Czworo z nich to nowi sędziowie, a jeden stary. Lista już jest na biurku prezydenta, który powoła z nich I prezesa na sześcioletnią kadencję.
Starzy i nowi
50 głosów uzyskał Włodzimierz Wróbel z Izby Karnej, Małgorzata Manowska z Izby Cywilnej 25, Tomasz Demendecki z Izby Kontroli Nadzwyczajnej i Spraw Publicznych 14, 4 głosy dostał Leszek Bosek z tej samej izby, a 2 Joanna Misztal-Konecka z IC SN.
Wśród pięciu kandydatów tylko sędzia Wróbel jest ze starego nadania. Pozostałych zarekomendowała nowa KRS. Grupa 50 starych sędziów SN zaapelowała po głosowaniu do prezydenta Andrzeja Dudy „o namysł nad powołaniem nowego I prezesa", wskazując, że jego pozycja może być podważana i słaba ze względu na skalę uchybień podczas obrad. Chodzi – jak powiedział sędzia SN Michał Laskowski – o brak końcowej uchwały zatwierdzającej wybór tej piątki.
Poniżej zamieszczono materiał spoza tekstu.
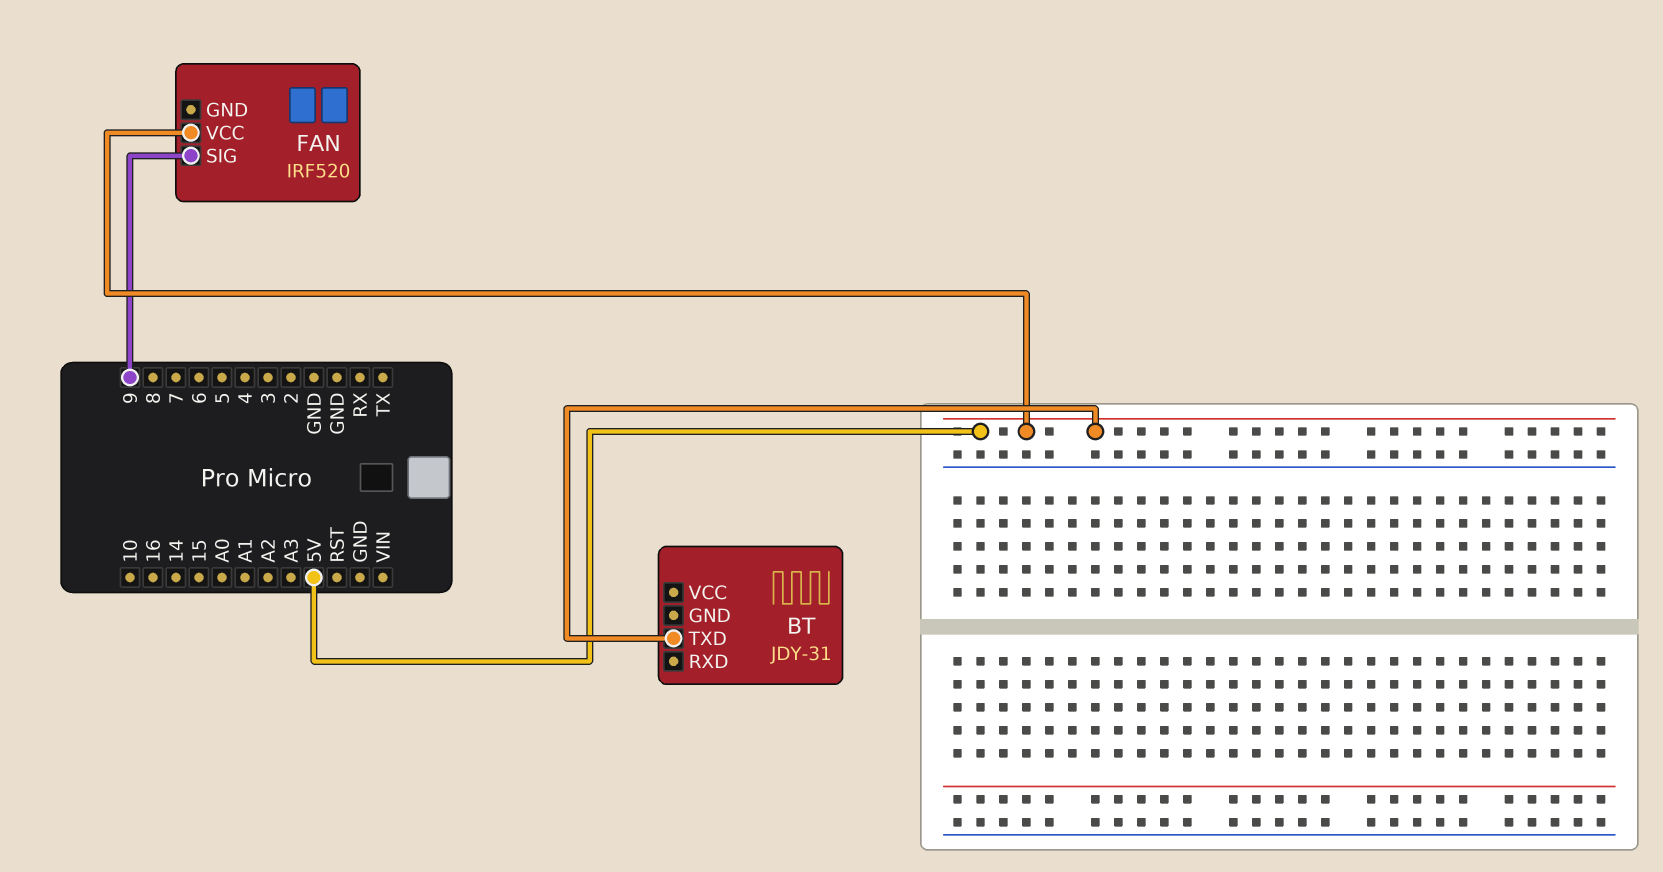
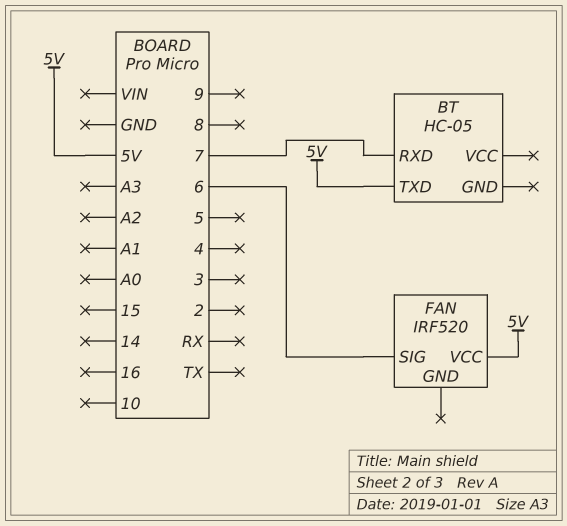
BT: JDY-31 -> HC-05
BT pin RXD: none -> 7
FAN pin SIG: 9 -> 6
Starzy sędziowie, którzy mają nadal większość w SN, chcieli, by po wyborze piątki kandydatów, wskutek przychylnej procedury dla nowej mniejszości i prezydenta (jeden głos i tylko na jednego kandydata), cały SN zatwierdzał niejako ten wybór. To mogłoby jednak storpedować ustanowiony w kolejnej noweli pisowskiej ustawy o SN procedurę, gwarantującą zmiany w kierownictwie SN.